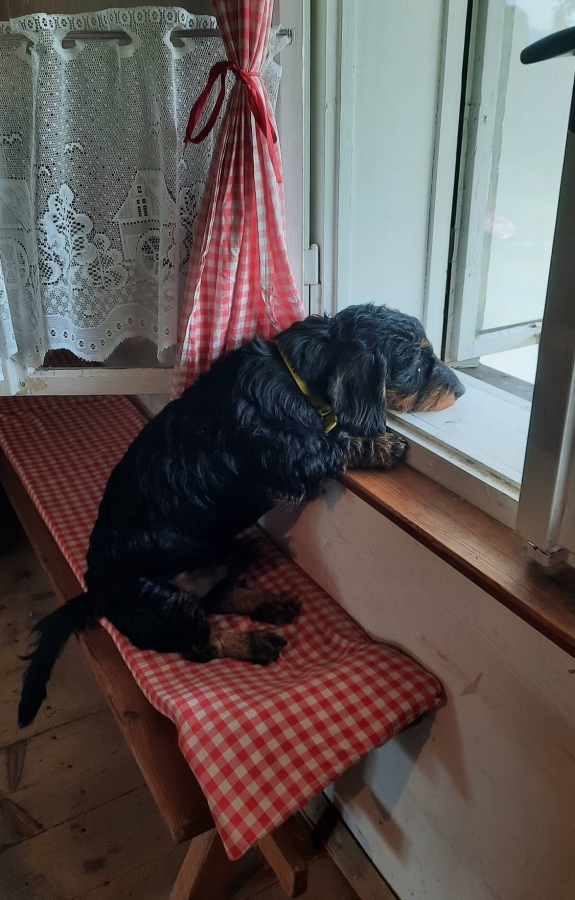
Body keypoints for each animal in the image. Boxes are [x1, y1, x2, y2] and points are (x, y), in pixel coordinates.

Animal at [18, 304, 464, 726]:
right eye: (418, 363)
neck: (293, 378)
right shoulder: (293, 462)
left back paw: (269, 602)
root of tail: (94, 591)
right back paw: (254, 642)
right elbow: (332, 444)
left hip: (226, 551)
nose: (461, 388)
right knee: (199, 643)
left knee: (218, 595)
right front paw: (383, 445)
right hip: (161, 603)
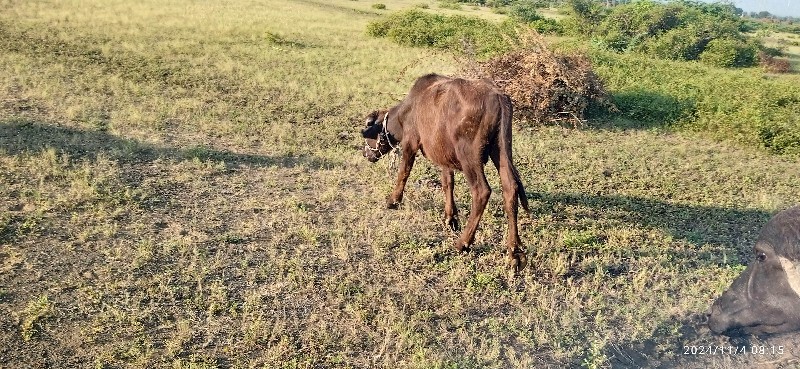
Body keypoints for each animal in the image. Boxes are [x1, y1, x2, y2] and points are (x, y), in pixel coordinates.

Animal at [362, 73, 532, 268]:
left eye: (369, 126)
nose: (365, 153)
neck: (407, 111)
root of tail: (498, 96)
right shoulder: (443, 157)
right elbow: (448, 183)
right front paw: (450, 218)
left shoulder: (410, 144)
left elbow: (403, 173)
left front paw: (393, 201)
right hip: (502, 150)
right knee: (510, 188)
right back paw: (515, 253)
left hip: (469, 157)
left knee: (481, 191)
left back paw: (463, 243)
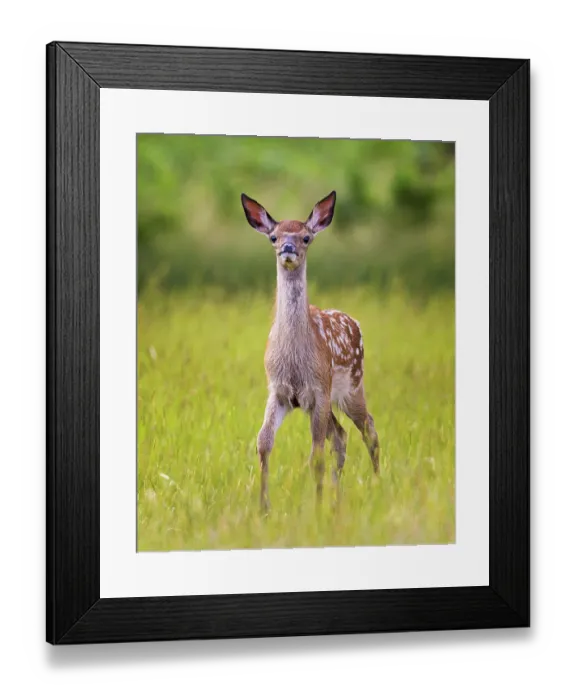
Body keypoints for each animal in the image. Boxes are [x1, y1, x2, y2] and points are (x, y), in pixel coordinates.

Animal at [241, 190, 380, 513]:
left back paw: (378, 485)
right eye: (274, 237)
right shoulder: (279, 390)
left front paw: (315, 508)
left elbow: (315, 455)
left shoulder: (318, 388)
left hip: (350, 387)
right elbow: (263, 443)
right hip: (324, 402)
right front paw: (263, 508)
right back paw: (336, 497)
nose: (288, 248)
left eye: (306, 237)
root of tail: (354, 322)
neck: (294, 360)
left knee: (368, 428)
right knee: (341, 436)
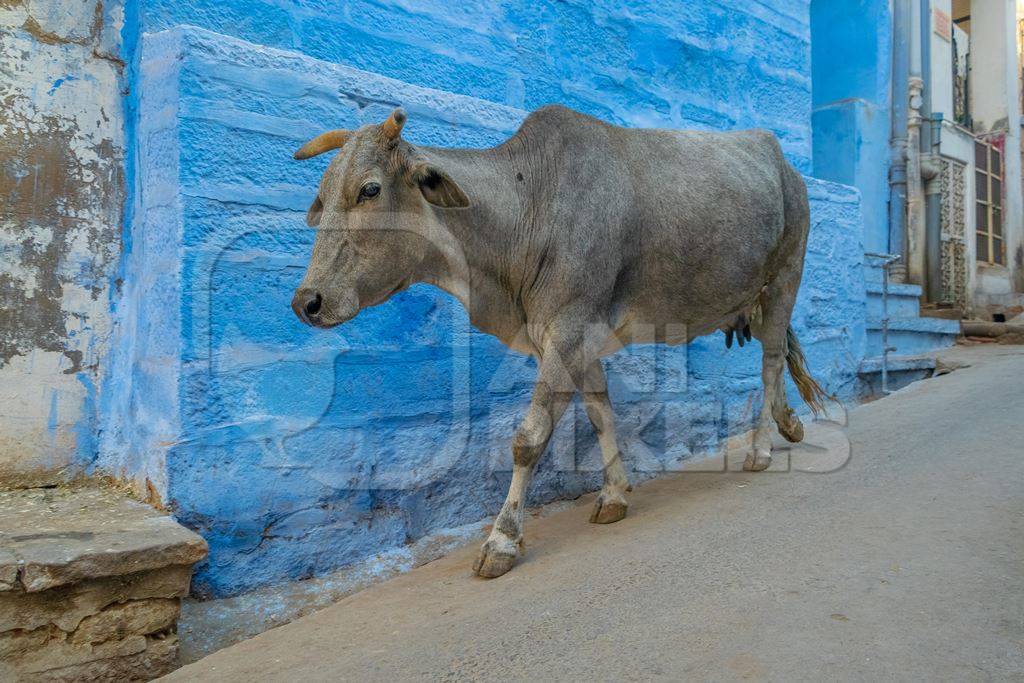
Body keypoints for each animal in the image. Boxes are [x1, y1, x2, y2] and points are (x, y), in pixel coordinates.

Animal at [288, 105, 823, 577]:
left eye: (369, 189)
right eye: (322, 197)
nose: (307, 301)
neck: (526, 213)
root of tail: (782, 160)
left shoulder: (566, 331)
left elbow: (528, 440)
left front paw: (502, 540)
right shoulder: (578, 341)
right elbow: (601, 413)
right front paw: (614, 494)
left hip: (784, 278)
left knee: (771, 363)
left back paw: (760, 449)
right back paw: (789, 424)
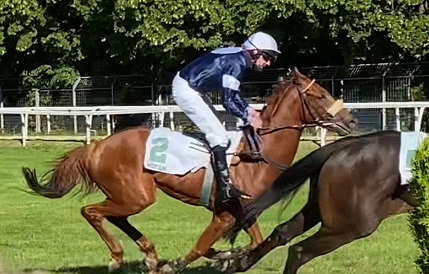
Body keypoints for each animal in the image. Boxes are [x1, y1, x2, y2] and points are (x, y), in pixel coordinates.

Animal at [20, 68, 354, 272]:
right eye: (319, 95)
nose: (350, 121)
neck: (257, 155)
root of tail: (97, 147)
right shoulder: (223, 214)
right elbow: (200, 247)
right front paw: (187, 262)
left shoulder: (241, 212)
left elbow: (253, 241)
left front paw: (226, 257)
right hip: (136, 196)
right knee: (91, 211)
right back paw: (118, 257)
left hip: (130, 195)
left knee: (113, 216)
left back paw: (149, 253)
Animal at [212, 130, 416, 272]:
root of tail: (344, 146)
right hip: (350, 225)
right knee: (299, 251)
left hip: (318, 209)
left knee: (283, 232)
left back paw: (239, 262)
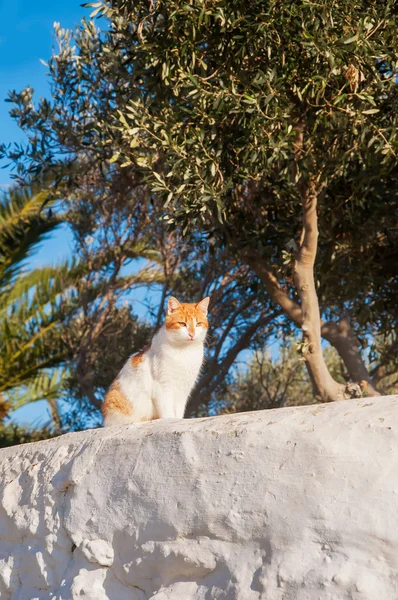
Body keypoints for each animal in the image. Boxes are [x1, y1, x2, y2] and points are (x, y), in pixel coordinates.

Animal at [101, 296, 210, 426]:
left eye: (198, 324)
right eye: (182, 324)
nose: (192, 334)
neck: (185, 351)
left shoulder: (183, 390)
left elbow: (178, 412)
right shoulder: (162, 386)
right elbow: (168, 413)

> [The problem]
Write out, exactly, the lines of the material from the very first through the line containing "root of tail: (498, 96)", and leave out every picture.

> [Result of this exercise]
Body keypoints for each animal in the image. Boxes are [x1, y1, x2, y2] and points are (x, y), in pixel coordinates.

Animal at [18, 304, 464, 726]:
right eye: (418, 363)
neck: (293, 378)
right shoulder: (293, 462)
left back paw: (269, 602)
root of tail: (94, 591)
right back paw: (254, 642)
right elbow: (332, 444)
left hip: (226, 551)
nose: (461, 388)
right knee: (199, 643)
left knee: (218, 595)
right front paw: (383, 445)
right hip: (161, 603)
Body keypoints for each animal in the image. Boxes are [x1, y1, x2, y2] and points are (x, y), in pixel coordinates.

Animal at [362, 73, 532, 268]:
left eye: (369, 126)
nose: (365, 153)
neck: (407, 111)
root of tail: (498, 96)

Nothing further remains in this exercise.